We had five candidates for exams, two of them twin boys of about 16 or 17, all but one of whom passed their exams and will have licenses by Tuesday afternoon. A father and son came from Leadville in a blizzard to take the exams. (Good thing the VEs betting they wouldn't make it didn't put down cold hard cash or I would have gone home considerably richer.) The father aced his exam and his son failed. There's always next time.
One of the candidates took the code test and passed. The best part of it is that he was one of the candidates who took and passed the Technician exam when I did my very first VE exam at the hamfest in Monument in June. I was tickled to see him again and to know he passed code. I'm sure I'll see him again when he passes General and Extra, too.
As we whispered quietly at the VE table, I found out that Paul had been voted in as president of MARC (he showed me a copy of the minutes) and that the PPRAA held a board meeting where they decided that I would take over as the new Zero-Beat newsletter editor. They still haven't told me about it yet, but at least they talked about it behind my back. (very big grin)
When all the grading, signing and congratulating/commiserating was over, we took down the tables and put up the chairs and Steve and Wes surprised me by telling me that I was required to attend Hamcon in Estes Park because the MARC VE team does all the exams during the eight-day event. I've long been wanting to see Estes Park and take the tour of the Stanley Hotel where Stephen King's The Shining was filmed and on which he based his overlook Hotel and it looks like I'll get my chance. I will also have vacation time since I'll have been working for Silent Type, Inc. for over one year, so I will be there with bells on.

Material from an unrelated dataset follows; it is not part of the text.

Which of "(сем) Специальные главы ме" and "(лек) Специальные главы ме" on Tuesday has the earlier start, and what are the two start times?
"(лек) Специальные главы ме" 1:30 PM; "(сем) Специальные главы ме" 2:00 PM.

Oh, there is one other thing. I became a member of MARC yesterday and that makes me a MARC VE, although I was told I was already considered one since I have done five VE exams there since I was accredited. I guess now that I'm going to edit their newsletter, I'll have to join PPRAA and take my assigned seat on the board there. You'd think I was actually getting involved in the community here or something. Add all this to my widening base of close friends and chosen family and it looks like I'm putting down roots for the first time in my life.
The ride down the mountain was a wet, sun shining, melting ice glittering breeze. I went to the movies and ended up sitting cheek by jowl with a room of laughing, screaming, giggling, howling kids. Chicken Little was a sweet and funny movie, but what was really funny was the anonymity and cover that a theater filled with delighted children gives usually staid and fussy adults. They can laugh and giggle to their hearts' content and no one needs to know they enjoyed themselves under cover of the children. Camouflage at its best.

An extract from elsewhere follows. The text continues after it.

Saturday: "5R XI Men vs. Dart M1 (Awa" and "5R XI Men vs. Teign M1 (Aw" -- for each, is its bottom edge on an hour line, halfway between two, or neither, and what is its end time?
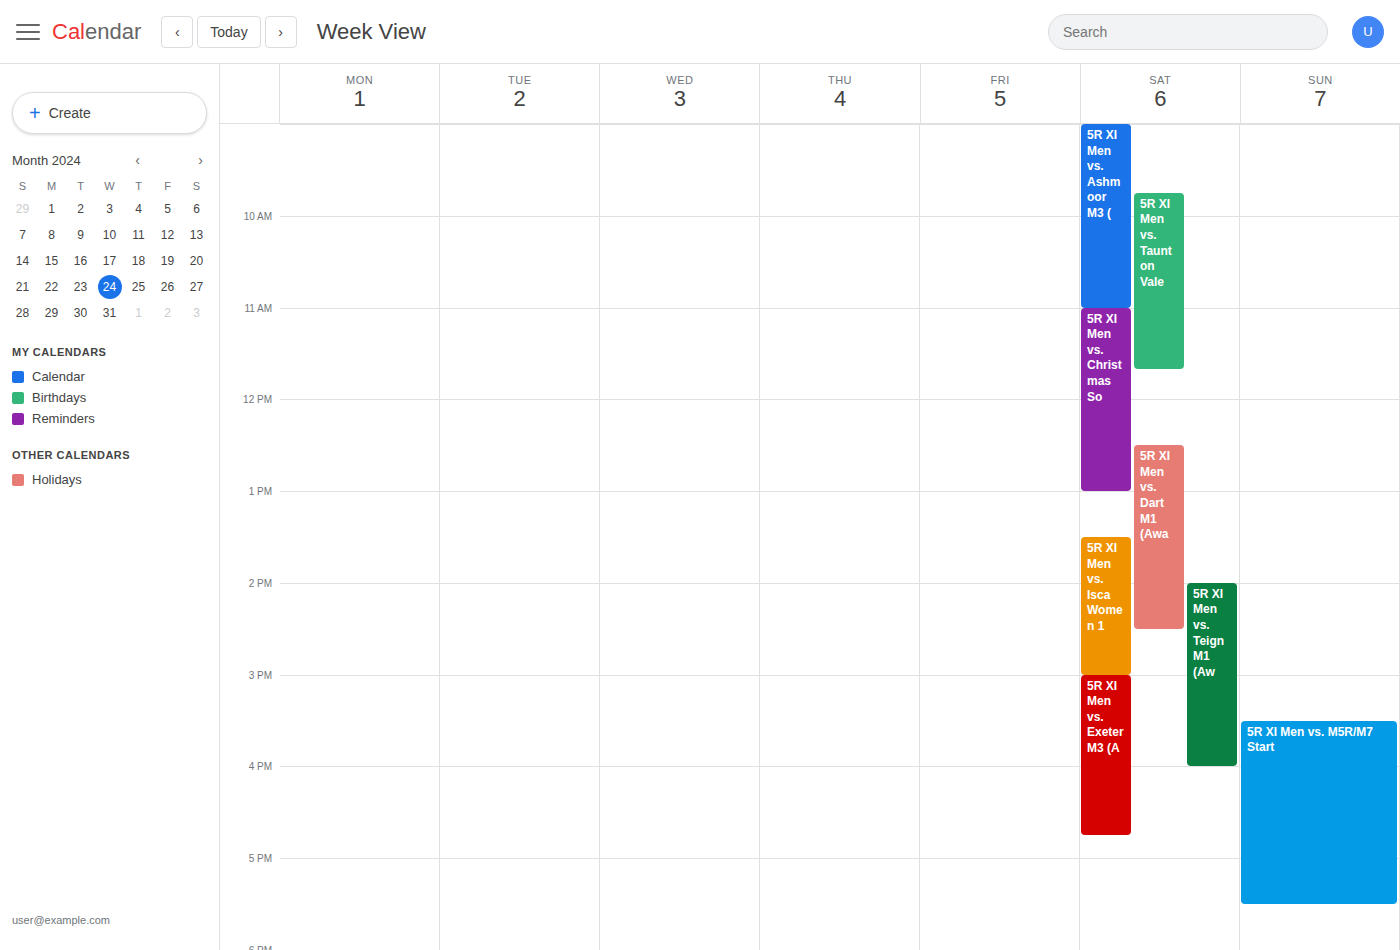
"5R XI Men vs. Dart M1 (Awa": 2:30 PM, halfway between the 2 PM and 3 PM lines. "5R XI Men vs. Teign M1 (Aw": 4:00 PM, exactly on the 4 PM line.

After the movie, I went to Home Depot to get a new handle for my toilet -- one that isn't plastic and won't break again quite so easily -- and became very excited when the clerk took me to the tool corral. There is a set of soldering irons I will just have to go back and get when I get paid tomorrow. One is a needle fine soldering iron perfect for home brewing ham radio projects and the other a shiny new regular tipped soldering iron. I have one that the Luddite bought for me, but since they come in a packaged set I don't want to separate them -- and I'll have a backup. Backups are good.
The clerk, after asking me if I knew where the tool corral was located, welcomed me to the store when he found out it was my first time. He smiled at me and knowingly winked, saying he knew I'd certainly be back. He is right. I will be back -- and it won't take decades for it to happen. Got that MacArthur?
I got back into the car, motored over to Sage Woman Herbs to talk to the owner, Valerie, about iridology, got some information, left, avoided the urge to stop in at Arby's and get a huge roast beef sandwich on a sesame seed mountain of a bun and a chocolate-strawberry milkshake, and drove home to install my new toilet handle (which took all of one minute) and ended my day on a very dramatic note.